Green Energy Storage: The Potential Use of Compressed Liquid CO2 and Large Sub-Terrain Cavities to Help Maintain a Constant Electricity Supply

Compressed air has been used for energy storage since the 1970s in Huntorf, Niedersachsen, Germany and since the 1990s in McIntosh, Alabama, USA. In these two facilities, of respectively ~1 GWh and ~2.6 GWh, atmospheric air is compressed to 50-70 bar during times of surplus electricity and released while being heated with natural gas when electricity is needed [1]. The technology being used is called diabatic as it does not store the energy released when the air is compressed. The efficiencies of the two facilities are 42% to 52% for a storage cycle, respectively [1]. However, a new type of compressed air energy storage plants, called adiabatic, is under development where the heat released by compression is stored and used to heat of the compressed air during expansion, thus increasing the efficiency of the process to about 70% [2]. Here, I propose that it might be possible to increase this efficiency of the adiabatic approach further, as well as in the process extract ground heat for other purposes, by invoking CO₂ condensation and evaporation.

CO₂ constitute about 0.04% of atmospheric air; it is a colourless gas that condenses to a liquid at about ~56 bar pressure at ~20°C with a density of about ~1101 Kg/m₃, and the specific heat released during this condensation is about 574 KJ/kg [3]. This means that 1 m³ of liquid CO₂ release 632 MJ of energy when it is formed, at the same time it will store approximately [1101 Kg (weight of 1 m³ liquid CO₂)/ 44.01 g/mol (molecular weight) × 22.4 × 10^-3 m³/mol (specific volume of 1 mol perfect gas at 20°C and 1 bar pressure) × 55 × 101325 J/m³ (energy stored per bar perfect gas)]: 3118.5 MJ of energy when isothermal (the heat released during compression and condensation if fully stored and returned keeping a constant temperature during the process) expanded to 1 bar [3]. Thus, if a volume of condensed CO₂ equivalent to 1000 m³ was stored 365 times a year, then it would correspond to 1140 × 10³ GJ or 316.8 GWh [3].

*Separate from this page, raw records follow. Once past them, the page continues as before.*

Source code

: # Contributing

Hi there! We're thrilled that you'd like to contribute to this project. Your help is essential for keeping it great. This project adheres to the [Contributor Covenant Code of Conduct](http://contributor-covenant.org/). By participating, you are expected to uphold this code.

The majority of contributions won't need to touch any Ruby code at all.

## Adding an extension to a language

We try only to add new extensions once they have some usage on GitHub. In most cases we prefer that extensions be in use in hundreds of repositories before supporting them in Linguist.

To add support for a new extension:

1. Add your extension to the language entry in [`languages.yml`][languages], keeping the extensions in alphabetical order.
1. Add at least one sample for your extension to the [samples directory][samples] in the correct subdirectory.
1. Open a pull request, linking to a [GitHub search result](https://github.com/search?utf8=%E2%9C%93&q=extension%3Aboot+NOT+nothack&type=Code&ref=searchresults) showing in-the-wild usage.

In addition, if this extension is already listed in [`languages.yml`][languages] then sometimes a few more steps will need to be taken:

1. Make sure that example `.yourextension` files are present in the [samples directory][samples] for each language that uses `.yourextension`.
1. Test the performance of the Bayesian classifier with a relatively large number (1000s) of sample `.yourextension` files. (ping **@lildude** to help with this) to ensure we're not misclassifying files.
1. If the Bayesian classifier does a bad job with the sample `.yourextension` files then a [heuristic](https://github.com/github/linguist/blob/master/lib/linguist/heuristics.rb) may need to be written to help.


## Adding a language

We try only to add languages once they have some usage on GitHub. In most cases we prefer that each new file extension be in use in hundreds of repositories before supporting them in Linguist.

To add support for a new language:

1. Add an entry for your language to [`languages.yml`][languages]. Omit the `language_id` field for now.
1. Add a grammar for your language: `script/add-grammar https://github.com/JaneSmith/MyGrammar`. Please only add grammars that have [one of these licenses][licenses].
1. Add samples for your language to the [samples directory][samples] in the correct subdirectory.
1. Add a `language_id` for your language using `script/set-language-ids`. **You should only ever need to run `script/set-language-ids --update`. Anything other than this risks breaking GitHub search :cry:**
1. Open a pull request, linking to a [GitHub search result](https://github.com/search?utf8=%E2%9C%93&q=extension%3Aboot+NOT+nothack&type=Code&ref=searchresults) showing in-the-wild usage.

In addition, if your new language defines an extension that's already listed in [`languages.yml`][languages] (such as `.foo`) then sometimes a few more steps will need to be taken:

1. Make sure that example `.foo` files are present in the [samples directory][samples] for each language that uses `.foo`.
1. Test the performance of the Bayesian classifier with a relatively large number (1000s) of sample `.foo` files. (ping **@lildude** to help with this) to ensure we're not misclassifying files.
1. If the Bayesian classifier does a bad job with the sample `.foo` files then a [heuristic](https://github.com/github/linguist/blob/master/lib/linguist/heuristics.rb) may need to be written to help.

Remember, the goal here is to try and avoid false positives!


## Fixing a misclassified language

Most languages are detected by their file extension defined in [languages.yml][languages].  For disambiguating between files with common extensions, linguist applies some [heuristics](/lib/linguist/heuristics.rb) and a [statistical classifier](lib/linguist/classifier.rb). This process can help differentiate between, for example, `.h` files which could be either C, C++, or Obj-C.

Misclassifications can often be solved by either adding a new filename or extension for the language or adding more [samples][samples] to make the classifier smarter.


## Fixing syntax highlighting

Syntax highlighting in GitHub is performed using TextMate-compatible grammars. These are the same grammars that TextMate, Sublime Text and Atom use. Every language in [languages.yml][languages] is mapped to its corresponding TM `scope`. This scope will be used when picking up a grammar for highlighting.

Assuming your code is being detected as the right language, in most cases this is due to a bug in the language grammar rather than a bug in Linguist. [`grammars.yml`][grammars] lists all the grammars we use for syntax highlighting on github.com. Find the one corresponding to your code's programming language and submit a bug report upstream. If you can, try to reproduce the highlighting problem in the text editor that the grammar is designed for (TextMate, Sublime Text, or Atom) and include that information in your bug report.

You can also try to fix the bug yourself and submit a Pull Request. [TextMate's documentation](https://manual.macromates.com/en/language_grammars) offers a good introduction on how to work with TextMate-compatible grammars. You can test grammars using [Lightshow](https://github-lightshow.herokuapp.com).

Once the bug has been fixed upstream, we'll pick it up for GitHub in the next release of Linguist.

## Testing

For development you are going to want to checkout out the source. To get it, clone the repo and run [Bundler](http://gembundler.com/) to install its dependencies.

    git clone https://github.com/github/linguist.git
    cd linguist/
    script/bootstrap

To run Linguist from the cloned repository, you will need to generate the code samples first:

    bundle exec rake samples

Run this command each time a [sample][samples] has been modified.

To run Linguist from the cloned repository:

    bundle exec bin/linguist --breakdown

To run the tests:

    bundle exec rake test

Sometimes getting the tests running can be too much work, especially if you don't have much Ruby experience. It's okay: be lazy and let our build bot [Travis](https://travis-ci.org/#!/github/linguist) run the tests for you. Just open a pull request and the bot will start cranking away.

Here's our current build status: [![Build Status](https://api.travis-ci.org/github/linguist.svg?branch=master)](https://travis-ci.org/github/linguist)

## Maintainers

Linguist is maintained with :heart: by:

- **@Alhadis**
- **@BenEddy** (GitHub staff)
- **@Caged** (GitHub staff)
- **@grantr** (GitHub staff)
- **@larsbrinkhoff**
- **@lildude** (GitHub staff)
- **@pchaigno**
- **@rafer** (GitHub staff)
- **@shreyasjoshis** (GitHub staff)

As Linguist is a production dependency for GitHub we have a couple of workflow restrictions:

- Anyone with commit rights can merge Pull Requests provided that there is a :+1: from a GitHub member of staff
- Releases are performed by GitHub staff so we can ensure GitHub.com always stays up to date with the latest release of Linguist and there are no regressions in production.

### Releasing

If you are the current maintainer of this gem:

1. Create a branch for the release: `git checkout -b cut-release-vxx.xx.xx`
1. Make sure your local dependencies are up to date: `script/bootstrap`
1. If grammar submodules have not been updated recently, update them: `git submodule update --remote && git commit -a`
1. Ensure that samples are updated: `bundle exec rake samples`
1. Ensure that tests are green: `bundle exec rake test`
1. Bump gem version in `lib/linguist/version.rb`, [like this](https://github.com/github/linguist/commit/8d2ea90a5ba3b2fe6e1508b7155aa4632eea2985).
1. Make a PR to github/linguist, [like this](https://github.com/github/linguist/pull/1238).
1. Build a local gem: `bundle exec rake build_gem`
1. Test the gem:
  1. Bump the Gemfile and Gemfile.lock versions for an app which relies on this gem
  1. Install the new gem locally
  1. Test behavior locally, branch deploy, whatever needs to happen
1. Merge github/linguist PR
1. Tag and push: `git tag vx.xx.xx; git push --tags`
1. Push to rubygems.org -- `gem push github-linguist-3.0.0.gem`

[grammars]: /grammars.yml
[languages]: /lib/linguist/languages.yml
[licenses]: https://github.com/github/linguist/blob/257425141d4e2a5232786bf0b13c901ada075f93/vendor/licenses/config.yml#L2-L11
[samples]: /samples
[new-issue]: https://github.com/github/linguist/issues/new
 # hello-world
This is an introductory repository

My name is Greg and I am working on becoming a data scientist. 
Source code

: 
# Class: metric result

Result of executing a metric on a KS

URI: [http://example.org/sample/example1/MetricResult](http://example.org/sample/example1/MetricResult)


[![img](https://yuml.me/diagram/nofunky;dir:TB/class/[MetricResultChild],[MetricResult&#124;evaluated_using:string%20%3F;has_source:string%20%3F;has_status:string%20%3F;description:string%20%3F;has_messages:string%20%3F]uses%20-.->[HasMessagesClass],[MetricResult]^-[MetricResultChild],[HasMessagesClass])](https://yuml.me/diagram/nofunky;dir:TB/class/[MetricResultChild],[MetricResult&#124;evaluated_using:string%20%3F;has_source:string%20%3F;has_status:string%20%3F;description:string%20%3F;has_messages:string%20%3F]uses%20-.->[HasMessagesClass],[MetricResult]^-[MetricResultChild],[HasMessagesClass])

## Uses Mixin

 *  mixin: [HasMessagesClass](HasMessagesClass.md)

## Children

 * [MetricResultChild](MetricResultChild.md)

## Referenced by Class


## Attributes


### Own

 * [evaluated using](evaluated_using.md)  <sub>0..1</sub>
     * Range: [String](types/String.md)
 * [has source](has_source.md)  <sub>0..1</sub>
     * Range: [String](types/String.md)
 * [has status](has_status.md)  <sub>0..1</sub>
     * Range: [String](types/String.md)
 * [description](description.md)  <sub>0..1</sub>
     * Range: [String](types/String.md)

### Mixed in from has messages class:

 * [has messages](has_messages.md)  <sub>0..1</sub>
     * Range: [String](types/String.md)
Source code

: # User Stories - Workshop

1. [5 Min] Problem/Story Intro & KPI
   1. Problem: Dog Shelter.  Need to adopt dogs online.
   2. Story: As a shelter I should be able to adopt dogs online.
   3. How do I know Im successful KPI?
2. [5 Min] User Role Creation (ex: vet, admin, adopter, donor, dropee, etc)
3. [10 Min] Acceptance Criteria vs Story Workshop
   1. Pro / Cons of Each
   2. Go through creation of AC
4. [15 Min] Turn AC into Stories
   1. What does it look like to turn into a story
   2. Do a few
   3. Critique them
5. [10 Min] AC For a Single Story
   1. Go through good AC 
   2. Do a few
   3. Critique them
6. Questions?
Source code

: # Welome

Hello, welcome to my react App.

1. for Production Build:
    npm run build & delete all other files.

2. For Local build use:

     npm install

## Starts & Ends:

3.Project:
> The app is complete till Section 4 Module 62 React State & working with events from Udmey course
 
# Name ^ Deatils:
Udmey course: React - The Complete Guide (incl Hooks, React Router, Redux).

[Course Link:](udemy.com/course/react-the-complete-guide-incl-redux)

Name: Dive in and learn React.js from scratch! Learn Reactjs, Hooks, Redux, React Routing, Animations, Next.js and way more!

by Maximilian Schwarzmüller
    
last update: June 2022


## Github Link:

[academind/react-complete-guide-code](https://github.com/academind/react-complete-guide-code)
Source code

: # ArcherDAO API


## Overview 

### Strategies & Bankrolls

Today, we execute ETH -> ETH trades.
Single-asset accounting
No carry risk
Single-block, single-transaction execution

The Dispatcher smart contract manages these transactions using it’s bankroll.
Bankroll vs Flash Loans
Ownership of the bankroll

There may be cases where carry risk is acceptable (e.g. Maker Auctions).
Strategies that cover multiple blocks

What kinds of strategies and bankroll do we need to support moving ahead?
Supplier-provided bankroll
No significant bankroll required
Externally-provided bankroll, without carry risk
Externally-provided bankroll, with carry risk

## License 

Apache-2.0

For this approach to work a larger cavity of ~280 times the 10³ m³ volume would be need to store the released CO₂ at approximately 3 bar (such that the pressure of this larger cavity can be kept around 1 bar when the 1000 m³ liquid CO₂ mentioned above is fully condensed to 56 bar at ambient temperature into the smaller camber). Meanwhile, the thermal energy released during compression and condensation will have to be stored as for other adiabatic systems, and reused during the expansion process [2].

The advantages of this system would be several; since the pressure fall would be from a constant 56 bar to 1-3 bars, the system would generate a more or less constant electricity output during the decharging of the system as there will a constant CO₂ gas release during the recharge process. While in the current adiabatic system, the pressure fall changes with the release of the compressed atmospheric air, such that the energy output fall with time, or that more compressed gas has to be released with time to compensate [1].

Storing the heat released when the gas is condensed will lead to some energy loss. However, if the temperature of the released CO₂ is kept lower that the temperature of the underground then the expanding gas will absorb heat from the surroundings allowing ground heat to compensate for the loss of energy lost during storage. The amount of heat extracted and the efficiency of a storage cycle and be varied by changing the temperature of the evaporated expanding gas (from about approximately -50°C, extracting the most heat from the underground, to close to the ambient temperature of the surrounding underground (isothermal generation) or above (by additional energy input) for most efficient generation of electricity. Alternatively, the condensed CO₂ could first be allowed to evaporate by increasing the volume approximately five fold, extracting heat from the surrounding in the process, and once the pressure and temperature of the now CO₂ gas again reach close to but below the condensation point at 56 bar and 20°C, then released it for electricity production using a adiabatic process. Indeed, such a system could extract a significant amount of ground heat (~230 × 103 GJ or 64.0 GWh a year).

One additional advantage of such a system would be from the point of view of the socio-economics. Many local areas suffer when mines are closed, including coal mines due to the implementation of green energy. By using otherwise closed mines for energy storage, such local communities will be able to prosper from the change in energy generation, by attracting industries that are requiring a thermal input (cooling or heating) in the production, providing jobs as well as green heating for homes.

There is one danger associated with using compressed CO₂ as an energy storage, and that is that we as humans are sensitive to raised levels of CO₂ as it affects our breathing (7-10% may cause suffocation even in the presence of oxygen [4]). However, by using mines, where the high-pressure compartment is buried deep underground and by keeping the pressure low in the expansion chamber (if there is space enough in the mine/cavity, it could even be kept below 1 bar), and the risk can be minimized.